Parameter Calibration#

Calibrating an agent-based model means finding parameter values that reproduce empirical targets; in BAM Engine’s case, the results from Delli Gatti et al. (2011). With 40+ parameters and nonlinear interactions, brute-force search is impractical. BAM Engine’s calibration package uses a multi-phase pipeline: screen for important parameters, search a reduced grid, then stress-test the best candidates.

Calibration Concepts#

Objective function. Calibration maximizes the validation score, a weighted average of metric-level scores (0 to 1) comparing simulation output to reference targets. See Validation & Analysis for details on the scoring system.

The multi-phase approach:

Screening: Identify which parameters significantly affect the score (typically 5-8 out of 40+)
Grid search: Exhaustively search combinations of important parameters
Stability testing: Verify that top candidates perform consistently across many random seeds

This pipeline reduces the search space by orders of magnitude while maintaining confidence in results.

Quick Start#

CLI (simplest):

# Run the full calibration pipeline for the baseline scenario
python -m calibration --scenario baseline --workers 10

# Growth+ scenario
python -m calibration --scenario growth_plus --workers 10

Python API:

from calibration import (
    run_morris_screening,
    build_focused_grid,
    run_focused_calibration,
)

# Phase 1: Screen parameters
morris = run_morris_screening(scenario="baseline", n_workers=10, n_seeds=3)
sensitivity = morris.to_sensitivity_result()

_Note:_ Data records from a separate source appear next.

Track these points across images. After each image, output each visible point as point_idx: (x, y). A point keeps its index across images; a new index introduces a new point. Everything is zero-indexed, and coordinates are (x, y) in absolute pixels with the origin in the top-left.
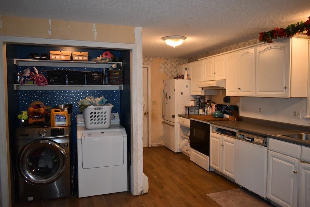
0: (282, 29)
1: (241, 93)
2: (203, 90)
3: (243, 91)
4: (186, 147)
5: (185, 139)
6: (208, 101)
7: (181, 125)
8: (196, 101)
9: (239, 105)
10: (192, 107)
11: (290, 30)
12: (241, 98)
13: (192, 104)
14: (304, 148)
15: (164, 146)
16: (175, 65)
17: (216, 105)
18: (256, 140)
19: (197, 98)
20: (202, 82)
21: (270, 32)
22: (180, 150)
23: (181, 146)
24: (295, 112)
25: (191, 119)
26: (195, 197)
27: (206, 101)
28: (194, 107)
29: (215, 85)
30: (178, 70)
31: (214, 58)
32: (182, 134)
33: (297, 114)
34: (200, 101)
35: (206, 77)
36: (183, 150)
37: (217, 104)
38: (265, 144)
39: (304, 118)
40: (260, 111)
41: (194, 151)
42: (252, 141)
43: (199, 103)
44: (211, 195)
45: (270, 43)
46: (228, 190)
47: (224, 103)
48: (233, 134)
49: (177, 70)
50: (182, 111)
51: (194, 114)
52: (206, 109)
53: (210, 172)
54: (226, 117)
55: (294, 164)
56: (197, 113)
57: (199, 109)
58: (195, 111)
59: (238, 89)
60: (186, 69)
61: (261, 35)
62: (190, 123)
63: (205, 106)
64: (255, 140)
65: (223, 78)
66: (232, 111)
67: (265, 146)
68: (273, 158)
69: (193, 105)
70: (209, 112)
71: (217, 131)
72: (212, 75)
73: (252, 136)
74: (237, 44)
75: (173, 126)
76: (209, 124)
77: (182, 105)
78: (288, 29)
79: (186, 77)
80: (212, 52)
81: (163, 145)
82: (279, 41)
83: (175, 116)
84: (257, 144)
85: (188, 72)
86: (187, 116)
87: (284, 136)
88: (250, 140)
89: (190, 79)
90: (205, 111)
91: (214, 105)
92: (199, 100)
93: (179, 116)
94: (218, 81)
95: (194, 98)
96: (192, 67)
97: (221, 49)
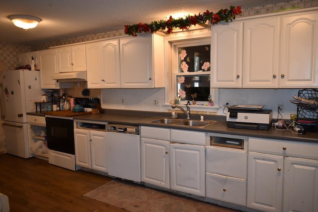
0: (146, 24)
1: (105, 85)
2: (59, 83)
3: (107, 83)
4: (41, 150)
5: (39, 141)
6: (64, 95)
7: (31, 125)
8: (48, 96)
9: (101, 97)
10: (44, 102)
11: (154, 26)
12: (102, 90)
13: (44, 99)
14: (173, 130)
15: (7, 154)
16: (15, 53)
17: (74, 98)
18: (129, 129)
19: (49, 92)
20: (55, 74)
21: (134, 26)
22: (32, 154)
23: (34, 150)
24: (155, 101)
25: (47, 116)
26: (72, 202)
27: (61, 95)
28: (46, 102)
29: (76, 77)
30: (20, 59)
31: (70, 47)
32: (33, 135)
33: (157, 102)
34: (52, 96)
35: (61, 68)
36: (37, 154)
37: (76, 98)
38: (138, 132)
39: (163, 105)
40: (123, 103)
41: (53, 152)
42: (125, 131)
43: (52, 98)
44: (88, 195)
45: (135, 37)
46: (103, 185)
47: (83, 97)
48: (102, 127)
49: (18, 59)
50: (32, 108)
51: (46, 110)
52: (61, 104)
53: (76, 171)
54: (86, 111)
55: (164, 146)
56: (50, 109)
57: (52, 104)
58: (47, 107)
59: (103, 81)
60: (33, 59)
61: (126, 28)
62: (45, 121)
63: (60, 100)
64: (127, 130)
65: (83, 69)
66: (94, 104)
67: (138, 134)
68: (146, 144)
69: (45, 101)
70: (66, 106)
71: (82, 126)
72: (69, 66)
73: (124, 127)
74: (95, 34)
75: (21, 127)
76: (72, 119)
77: (31, 100)
78: (151, 25)
79: (33, 68)
80: (65, 40)
81: (5, 152)
82: (142, 35)
83: (22, 114)
84: (130, 133)
85: (35, 62)
86: (39, 113)
87: (153, 122)
88: (123, 130)
89: (39, 70)
90: (61, 107)
91: (72, 99)
92: (52, 94)
93: (28, 114)
94: (77, 73)
95: (46, 92)
96: (41, 57)
97: (76, 38)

# Phase 2: Build and search grid
grid, fixed = build_focused_grid(sensitivity)
results = run_focused_calibration(grid, fixed, scenario="baseline", n_workers=10)

# Phase 3: Stability test
from calibration import run_tiered_stability

stable = run_tiered_stability(results[:10], scenario="baseline", n_workers=10)

The Three Phases#

Phase 1: Parameter Screening (Morris Method). The Morris Method identifies which parameters significantly affect the score by computing mu* (importance) and sigma (interaction effects). Parameters are classified as INCLUDE (important) or FIX (unimportant).

Phase 2: Grid Search. Builds a focused grid from screening results and evaluates all combinations using single-seed screening with checkpointing for resumability.

Phase 3: Stability Testing. A tiered tournament progressively narrows candidates through increasing numbers of seeds (e.g., 100×10 → 50×20 → 10×100), ranking by combined score, stability, or mean.

Tips#

Start with screening: Always run Morris screening first. Most parameters have negligible effect and can be fixed.
Use multiple seeds: Screening with n_seeds=1 is fast but unreliable. Use at least 3 seeds.
Stability testing catches fragile optima: A configuration that scores 0.95 on one seed but 0.60 on another is not useful. Always stability-test.
Extension parameters interact with base parameters: When calibrating extensions, include key base parameters (like delta) in the grid too.